*** Text shown ***

Ok...I Cheated (Not Your Typical Infidelity Situation)

  • ImBlackYall

    Posts: 23

    Jul 07, 2015 11:20 PM GMT
    Damn, how can I condense this....

    Ok.

    So, Saturday I cheated on my bf of nearly 2 years (we are in a monogamous relationship, which I prefer BTW). I immediately felt remorse and regret and right afterwards, I went to his apartment (where I visited for the weekend) and I sat him down and confessed.

    Things to consider

    - this was an one off situation, no affair
    - I didn't do it because of opportunity and weakness to temptation. I did it because of feelings of rejection and that he didn't like the things that I cannot change
    -I was honest and upfront, when I could've lied to him (he had no clue what was taking me so long to come from the barbershop)

*** End of Text shown ***

# [Required tasks]
- A) Answer these questions from the forum post:
(i) How long had the poster been with the boyfriend?
(ii) On what day did the cheating happen?
(iii) Where was the poster supposedly taking so long to come back from?
- B) What points does the forum post list under "Things to consider"?
Answer from the forum post alone.

*** Information shown ***

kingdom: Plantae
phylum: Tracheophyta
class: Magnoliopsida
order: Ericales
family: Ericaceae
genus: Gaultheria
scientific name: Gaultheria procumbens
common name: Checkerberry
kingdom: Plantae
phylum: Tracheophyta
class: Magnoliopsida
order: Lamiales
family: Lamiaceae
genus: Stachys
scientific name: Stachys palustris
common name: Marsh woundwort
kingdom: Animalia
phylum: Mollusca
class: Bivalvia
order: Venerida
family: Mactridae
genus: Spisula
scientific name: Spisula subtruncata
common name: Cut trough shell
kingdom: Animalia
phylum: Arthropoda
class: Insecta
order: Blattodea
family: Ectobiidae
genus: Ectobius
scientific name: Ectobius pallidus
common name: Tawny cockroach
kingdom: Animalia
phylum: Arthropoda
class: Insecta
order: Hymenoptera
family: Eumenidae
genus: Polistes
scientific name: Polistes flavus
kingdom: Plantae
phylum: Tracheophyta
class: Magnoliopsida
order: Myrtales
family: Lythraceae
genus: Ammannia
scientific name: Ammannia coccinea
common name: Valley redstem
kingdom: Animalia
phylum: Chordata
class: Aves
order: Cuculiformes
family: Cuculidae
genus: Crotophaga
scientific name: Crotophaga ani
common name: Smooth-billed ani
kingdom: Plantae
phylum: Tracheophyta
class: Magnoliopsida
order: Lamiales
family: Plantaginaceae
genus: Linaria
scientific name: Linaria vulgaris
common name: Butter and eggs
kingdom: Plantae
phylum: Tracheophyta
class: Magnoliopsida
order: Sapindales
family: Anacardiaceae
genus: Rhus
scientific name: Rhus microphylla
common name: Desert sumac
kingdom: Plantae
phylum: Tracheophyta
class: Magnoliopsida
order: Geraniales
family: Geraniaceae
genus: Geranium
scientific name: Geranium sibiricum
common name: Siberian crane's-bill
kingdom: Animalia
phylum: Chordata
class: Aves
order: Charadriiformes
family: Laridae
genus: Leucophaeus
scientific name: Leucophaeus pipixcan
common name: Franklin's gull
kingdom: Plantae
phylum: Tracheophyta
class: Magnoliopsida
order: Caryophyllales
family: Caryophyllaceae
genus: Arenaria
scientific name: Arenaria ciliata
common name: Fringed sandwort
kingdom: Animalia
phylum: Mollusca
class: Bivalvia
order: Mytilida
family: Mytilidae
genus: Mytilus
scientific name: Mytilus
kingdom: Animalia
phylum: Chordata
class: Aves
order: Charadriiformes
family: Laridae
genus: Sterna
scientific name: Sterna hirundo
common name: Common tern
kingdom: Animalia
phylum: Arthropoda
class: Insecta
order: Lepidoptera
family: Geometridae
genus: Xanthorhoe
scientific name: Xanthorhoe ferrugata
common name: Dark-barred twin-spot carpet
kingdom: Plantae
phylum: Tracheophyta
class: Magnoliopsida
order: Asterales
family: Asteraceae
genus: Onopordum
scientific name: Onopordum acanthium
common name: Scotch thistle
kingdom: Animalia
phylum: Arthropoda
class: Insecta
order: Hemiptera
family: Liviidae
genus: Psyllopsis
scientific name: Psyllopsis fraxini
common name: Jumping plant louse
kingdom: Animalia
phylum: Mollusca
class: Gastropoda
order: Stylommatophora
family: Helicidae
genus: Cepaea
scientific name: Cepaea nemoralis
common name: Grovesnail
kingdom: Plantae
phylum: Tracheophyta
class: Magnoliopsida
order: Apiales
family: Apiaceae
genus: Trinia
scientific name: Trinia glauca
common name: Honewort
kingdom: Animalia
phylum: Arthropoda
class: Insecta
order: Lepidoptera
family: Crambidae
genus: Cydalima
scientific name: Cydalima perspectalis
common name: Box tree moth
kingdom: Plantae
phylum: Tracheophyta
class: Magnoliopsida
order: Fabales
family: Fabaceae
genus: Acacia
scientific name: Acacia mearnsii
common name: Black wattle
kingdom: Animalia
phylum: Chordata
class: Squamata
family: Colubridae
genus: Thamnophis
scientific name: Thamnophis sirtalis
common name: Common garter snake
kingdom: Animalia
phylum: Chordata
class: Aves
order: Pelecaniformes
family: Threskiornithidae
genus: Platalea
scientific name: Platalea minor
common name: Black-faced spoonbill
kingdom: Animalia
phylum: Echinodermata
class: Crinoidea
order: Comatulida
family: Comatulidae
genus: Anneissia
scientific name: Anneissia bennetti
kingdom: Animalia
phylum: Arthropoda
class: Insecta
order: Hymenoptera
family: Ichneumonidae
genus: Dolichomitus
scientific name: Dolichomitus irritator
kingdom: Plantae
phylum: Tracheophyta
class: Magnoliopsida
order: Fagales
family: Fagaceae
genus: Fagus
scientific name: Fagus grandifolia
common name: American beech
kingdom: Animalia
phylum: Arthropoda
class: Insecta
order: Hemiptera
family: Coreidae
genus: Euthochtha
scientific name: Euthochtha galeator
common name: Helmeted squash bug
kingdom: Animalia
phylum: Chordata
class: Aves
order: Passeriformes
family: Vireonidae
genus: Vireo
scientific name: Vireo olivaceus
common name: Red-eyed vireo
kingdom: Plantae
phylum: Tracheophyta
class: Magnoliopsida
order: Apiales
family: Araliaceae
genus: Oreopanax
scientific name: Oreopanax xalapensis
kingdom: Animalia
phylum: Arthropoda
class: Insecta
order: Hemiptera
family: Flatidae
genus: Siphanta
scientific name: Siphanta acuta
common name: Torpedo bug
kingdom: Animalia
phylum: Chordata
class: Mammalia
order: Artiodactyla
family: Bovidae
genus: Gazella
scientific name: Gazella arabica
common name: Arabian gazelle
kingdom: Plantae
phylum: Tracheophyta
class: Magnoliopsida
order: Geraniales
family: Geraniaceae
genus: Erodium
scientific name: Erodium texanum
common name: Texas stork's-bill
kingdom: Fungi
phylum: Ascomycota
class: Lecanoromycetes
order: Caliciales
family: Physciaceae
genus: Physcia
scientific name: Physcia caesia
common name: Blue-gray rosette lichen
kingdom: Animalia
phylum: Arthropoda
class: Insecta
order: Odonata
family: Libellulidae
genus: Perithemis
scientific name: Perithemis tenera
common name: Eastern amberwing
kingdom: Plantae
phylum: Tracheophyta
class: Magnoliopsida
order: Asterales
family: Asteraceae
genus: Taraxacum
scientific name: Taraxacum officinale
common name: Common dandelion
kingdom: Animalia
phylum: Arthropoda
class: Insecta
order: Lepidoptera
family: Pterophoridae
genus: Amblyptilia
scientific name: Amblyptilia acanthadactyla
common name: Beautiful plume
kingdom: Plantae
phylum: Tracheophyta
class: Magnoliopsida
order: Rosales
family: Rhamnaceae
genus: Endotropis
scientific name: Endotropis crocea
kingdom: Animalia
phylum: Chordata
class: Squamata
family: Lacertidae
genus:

*** End of Information shown ***

# [Answers for each item]
- A)
(i) Nearly 2 years
(ii) Saturday
(iii) The barbershop

- B)
- this was an one off situation, no affair
- I didn't do it because of opportunity and weakness to temptation. I did it because of feelings of rejection and that he didn't like the things that I cannot change
- I was honest and upfront, when I could've lied to him (he had no clue what was taking me so long to come from the barbershop)